Kutipan Teks:
Menjawab Muazin Lebih Utama, Arti Hayya ‘Alal Falah
MENJAWAB MUAZIN ITU LEBIH UTAMA DIBANDINGKAN DENGAN MEMBACA AL-QUR’AN
Pertanyaan
Ketika muazin mengumandangkan adzan sementara saya membaca Al-Qu’ran di dalam masjid, apakah saya sempurnakan membaca. Dan setelah adzan saya ulang-ulangi dari awal azan, seperti saya mengulang-ulang bersama muazin ataukah saya mengikuti bersama muazin?
Jawaban
Alhamdulillah.
Kalau seseorang membaca Al-Qur’an sementara muazin mengumandangkan azan, maka yang lebih utama itu meninggalkan bacaan dan menyibukkan diri dengan mengikuti muazin. Hal itu sebagai realisasi terhadap keumumam sabda Beliau sallallahu’alaihi wa sallam:
( إِذَا سَمِعْتُمْ الْمُؤَذِّنَ ، فَقُولُوا مِثْلَ مَا يَقُولُ روى مسلم (384)
“ Kalau kamu semua mendengar azan, maka ucapkanlah seperti apa yang dia ucapkan.” [HR. Muslim, 384]
Imam Nawawi rahimahullah berkata : ‘Kalau dia mendengar muazin, maka bacaannya diberhentikan dan menjawan dengan mengikuti lafad azan dan iqamah kemudian kembali lagi (melanjutkan) bacaannya. Ini adalah kesepakatan menurut teman-teman kami.’ [Dari kitab ‘At-Tibuan Fi Adab Hamalatil Qur’an, hal. 126.]
Syekh Abdul Azizi bin Baz rahimahullah ditanya, ‘Kalau seorang muazin adzan, dan seseorang membaca Al-Qur’an. Apakah yang lebih bagus mengikuti bersama muazin dan mengucapkan seperti apa yang dia ucapkan atau menyibukkan dengan Al-Qur’an itu lebih bagus yang mana seperti mengedepankan yang lebih utama dibandingkan dengan yang utama?

Bahan yang Diberikan:

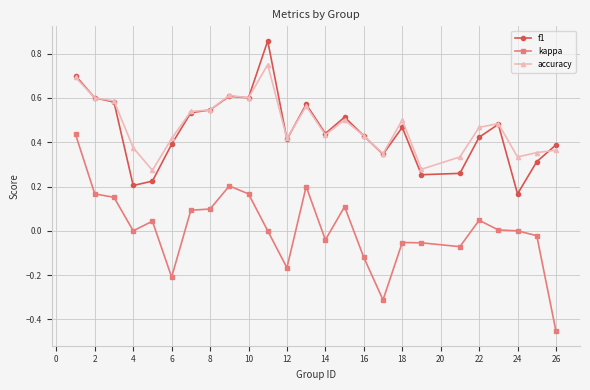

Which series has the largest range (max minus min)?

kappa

Tugas:
Salin lagi bagian tulisan tentang menjawab muazin dari "Menjawab Muazin Lebih" sampai "Alhamdulillah.", tapi ganti "masjid" dengan "musala".

Jawaban Tertulis:
Menjawab Muazin Lebih Utama, Arti Hayya ‘Alal Falah
MENJAWAB MUAZIN ITU LEBIH UTAMA DIBANDINGKAN DENGAN MEMBACA AL-QUR’AN
Pertanyaan
Ketika muazin mengumandangkan adzan sementara saya membaca Al-Qu’ran di dalam musala, apakah saya sempurnakan membaca. Dan setelah adzan saya ulang-ulangi dari awal azan, seperti saya mengulang-ulang bersama muazin ataukah saya mengikuti bersama muazin?
Jawaban
Alhamdulillah.